TARGET_DIR="/etc/stalwart/certs"
# 1. Zertifikate in den Stalwart-Ordner kopieren
cp -f /etc/letsencrypt/live/$DOMAIN/fullchain.pem $TARGET_DIR/fullchain.pem
cp -f /etc/letsencrypt/live/$DOMAIN/privkey.pem $TARGET_DIR/privkey.pem
# 2. Rechte an den Stalwart-Systembenutzer bergeben
chown -R stalwart:stalwart $TARGET_DIR
chmod 600 $TARGET_DIR/privkey.pem
chmod 644 $TARGET_DIR/fullchain.pem
# 3. Stalwart anweisen, die Zertifikate live neu zu laden
systemctl restart stalwart
If you want to use Bulwart, Linus has even posted an Nginx config somewhere that includes only the relevant Stalwart routes and thus secures everything relevant to the outside world.
I recently put a full mail stack and a webmail front-end on a single host, both sitting behind one Traefik instance and sharing port 443. The interesting part was letting Stalwart terminate its own TLS while Bulwark Mail lets Traefik do the termination — on the same entrypoint, without a port conflict.
The problem
A mail server like Stalwart really wants to own its TLS. It speaks SMTP, IMAP, and JMAP over the same certificate, does its own STARTTLS handling, and can manage its own ACME renewals. Handing that to a reverse proxy means re-encrypting everything and losing protocol-level control.
The webmail app is the opposite case: it’s plain HTTP internally, so letting the proxy terminate TLS and forward cleartext to the container is simpler and gives you the proxy’s middlewares for free.
Two different needs, one :443.
The solution: SNI-based split
Traefik decides what to do before terminating, based on the SNI in the TLS handshake:
Stalwart → a TCP router with HostSNI(<mail-host>) and tls.passthrough = true. Traefik reads only the SNI and hands the still-encrypted stream straight to the container.
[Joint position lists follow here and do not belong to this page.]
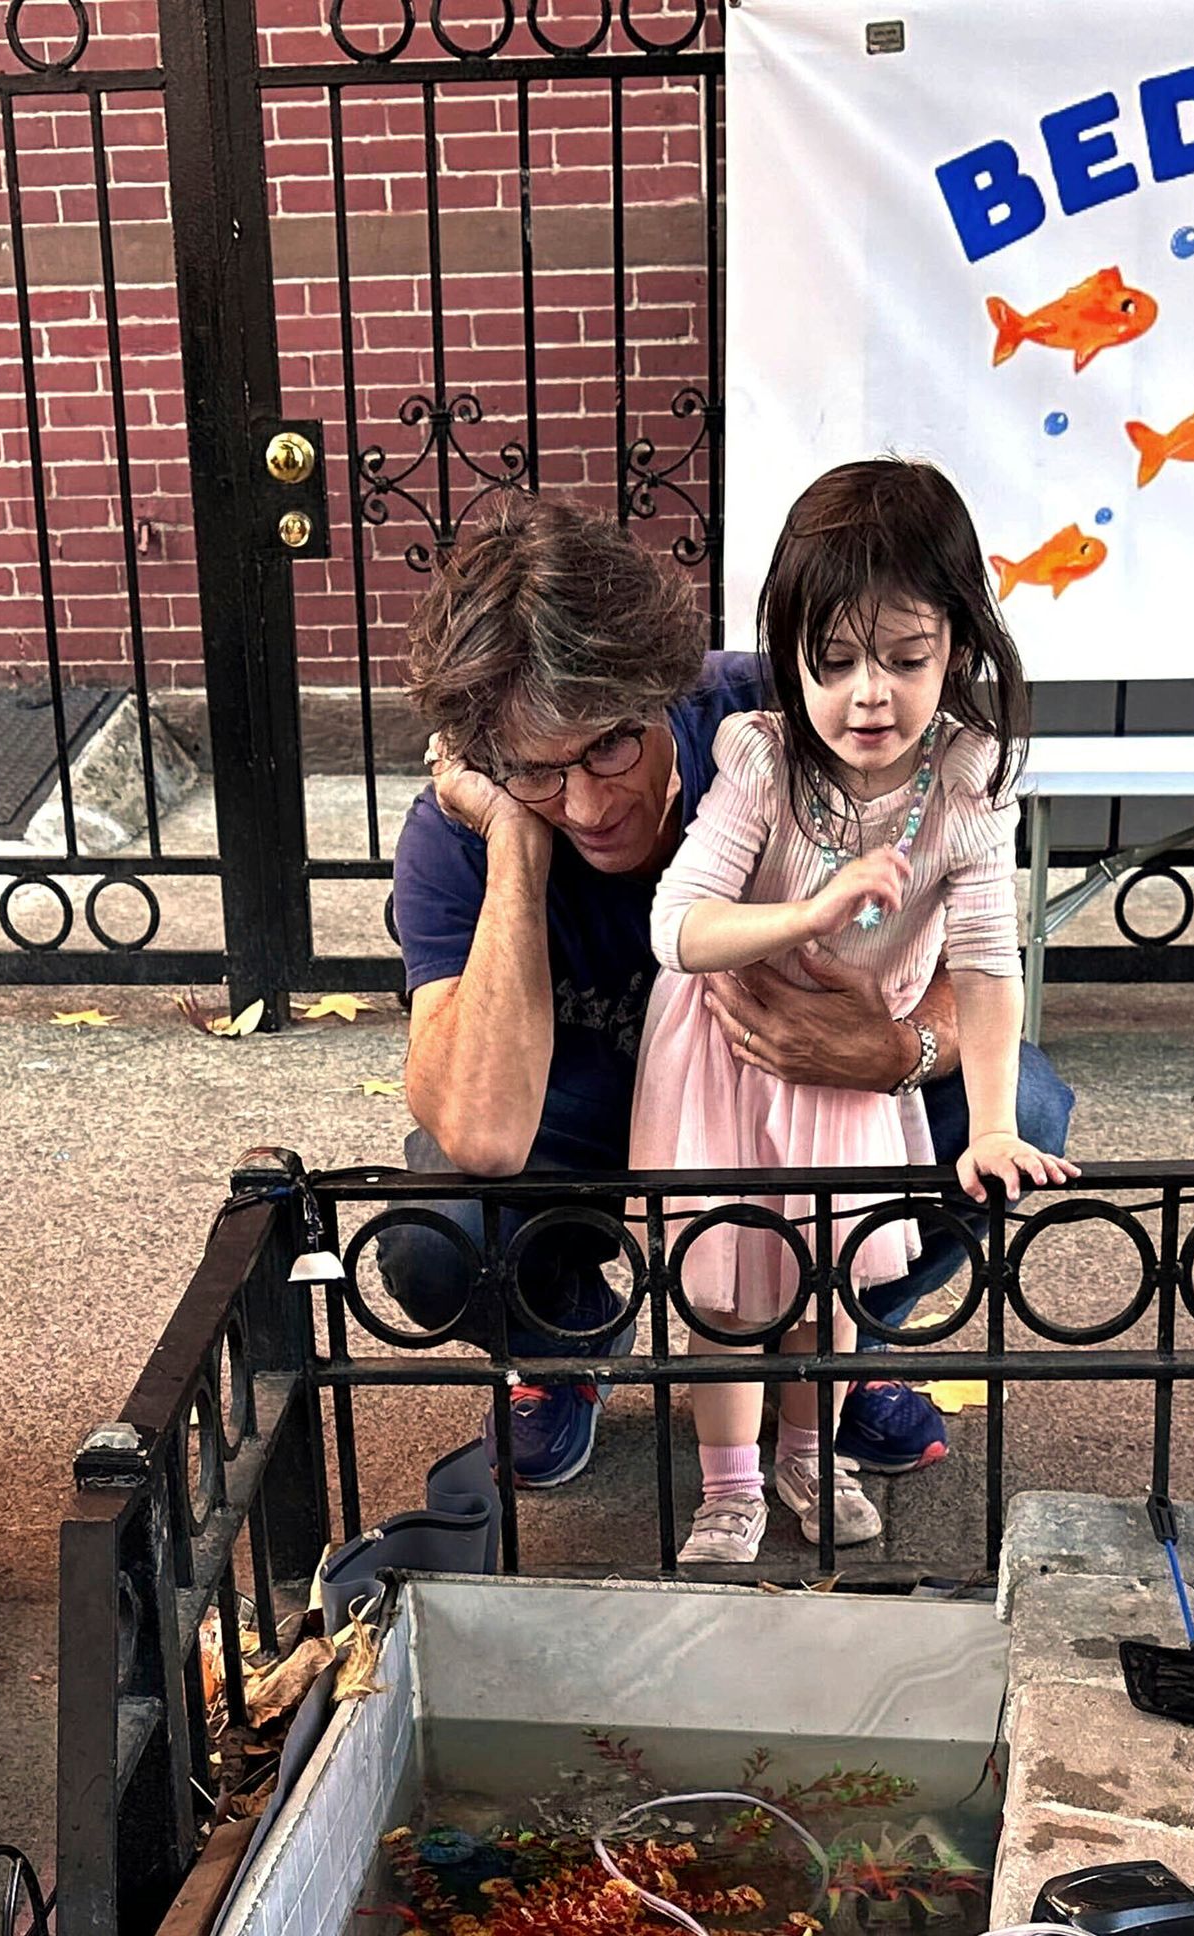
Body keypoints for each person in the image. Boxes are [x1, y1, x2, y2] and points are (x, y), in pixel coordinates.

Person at [385, 495, 1076, 1487]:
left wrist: (898, 1049)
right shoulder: (461, 831)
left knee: (1026, 1113)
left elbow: (971, 948)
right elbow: (482, 1132)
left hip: (801, 1096)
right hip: (591, 1116)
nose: (586, 802)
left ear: (664, 687)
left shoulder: (793, 718)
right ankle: (567, 1344)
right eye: (538, 769)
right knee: (434, 1237)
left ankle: (839, 1344)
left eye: (610, 746)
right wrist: (516, 847)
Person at [635, 460, 1078, 1564]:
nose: (866, 695)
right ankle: (728, 1486)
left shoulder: (969, 784)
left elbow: (983, 965)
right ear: (788, 655)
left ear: (960, 649)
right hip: (730, 1053)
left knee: (828, 1272)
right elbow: (676, 925)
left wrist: (988, 1127)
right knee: (732, 1280)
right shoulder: (763, 759)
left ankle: (809, 1450)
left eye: (905, 658)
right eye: (831, 663)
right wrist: (809, 912)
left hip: (845, 1062)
Stalwart terminates.
Bulwark Mail → a normal HTTP router with TLS termination. Traefik decrypts and forwards cleartext to the container.
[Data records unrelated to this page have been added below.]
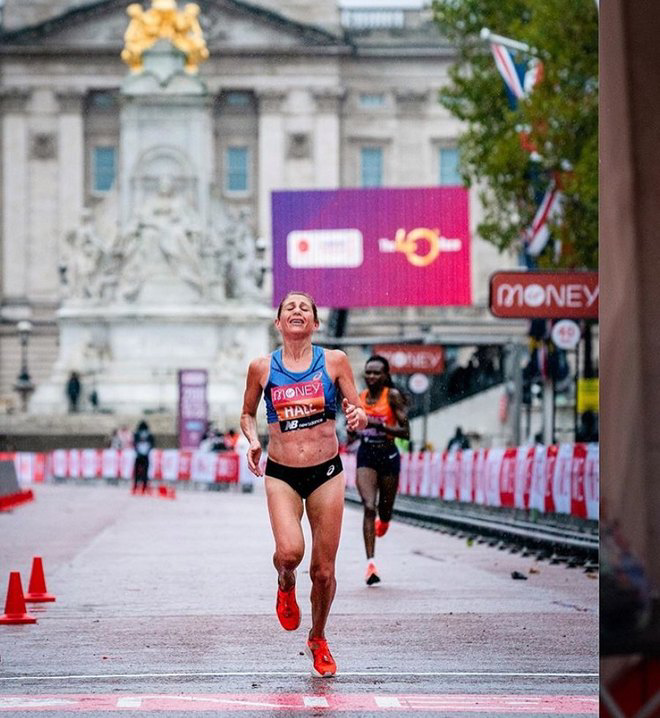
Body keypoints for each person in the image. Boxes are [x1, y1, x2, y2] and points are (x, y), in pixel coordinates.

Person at [241, 291, 367, 678]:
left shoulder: (334, 361)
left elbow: (357, 407)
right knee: (290, 553)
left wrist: (357, 415)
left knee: (324, 571)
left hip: (326, 472)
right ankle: (285, 581)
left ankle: (318, 638)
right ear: (278, 323)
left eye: (304, 309)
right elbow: (247, 413)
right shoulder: (262, 367)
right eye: (289, 308)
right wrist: (253, 440)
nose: (297, 312)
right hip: (282, 473)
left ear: (315, 322)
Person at [353, 355, 410, 586]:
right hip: (366, 454)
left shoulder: (392, 396)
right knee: (369, 507)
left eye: (377, 373)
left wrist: (379, 425)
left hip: (388, 455)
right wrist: (352, 428)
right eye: (368, 372)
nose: (372, 376)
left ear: (386, 376)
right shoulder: (360, 398)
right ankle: (371, 565)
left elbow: (405, 432)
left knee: (384, 510)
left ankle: (384, 521)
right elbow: (353, 432)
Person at [133, 420, 155, 494]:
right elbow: (152, 444)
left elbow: (134, 444)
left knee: (137, 472)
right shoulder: (149, 435)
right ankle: (144, 487)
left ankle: (135, 486)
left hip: (138, 456)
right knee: (145, 472)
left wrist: (138, 451)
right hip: (145, 456)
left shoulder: (137, 434)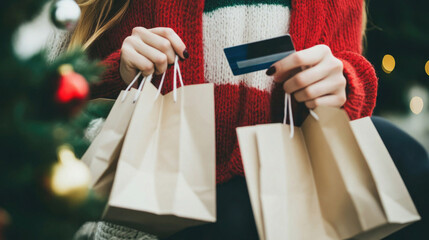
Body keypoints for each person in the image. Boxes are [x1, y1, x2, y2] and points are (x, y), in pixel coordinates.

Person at [60, 0, 427, 239]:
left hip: (295, 194)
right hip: (170, 199)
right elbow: (65, 90)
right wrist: (121, 69)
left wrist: (343, 81)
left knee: (404, 157)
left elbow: (347, 73)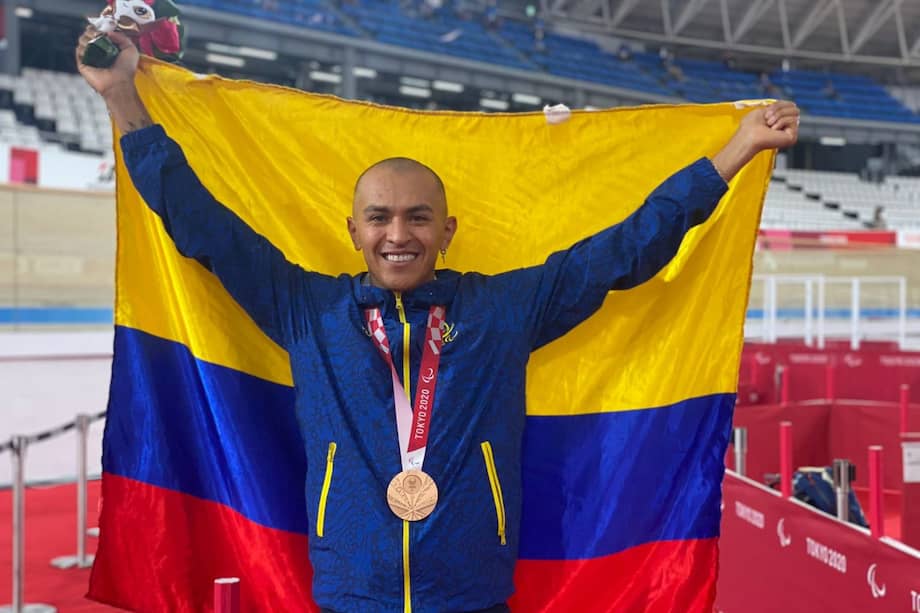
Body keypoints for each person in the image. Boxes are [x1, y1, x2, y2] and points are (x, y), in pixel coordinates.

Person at [77, 27, 799, 613]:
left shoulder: (503, 309)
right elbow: (202, 225)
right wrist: (123, 102)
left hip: (472, 591)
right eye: (380, 217)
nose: (399, 233)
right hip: (350, 591)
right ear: (353, 229)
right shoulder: (308, 309)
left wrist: (735, 150)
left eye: (418, 217)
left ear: (447, 229)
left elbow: (627, 247)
These coexist because TCP routers are evaluated before HTTP routers, and a specific HostSNI beats the HTTP catch-all. No priorities to tune.
Rough shape of the container labels (placeholders throughout):
Because Traefik never decrypts Stalwart’s traffic, Stalwart can’t rely on an HTTP or TLS-ALPN challenge reaching it through the proxy. So Stalwart gets its certificate via ACME DNS-01 against the DNS provider directly — no inbound :80/:443 needed for validation at all. That pairs perfectly with passthrough: the proxy just moves bytes, and the mail server quietly renews its own cert out of band.
On my end I’ve used the DNS-01 solution and worked without any issues. I believe that it’s safer to allow both services (Stalwart via DNS-01 and NGINX via Certbot) to renew independently and as designed.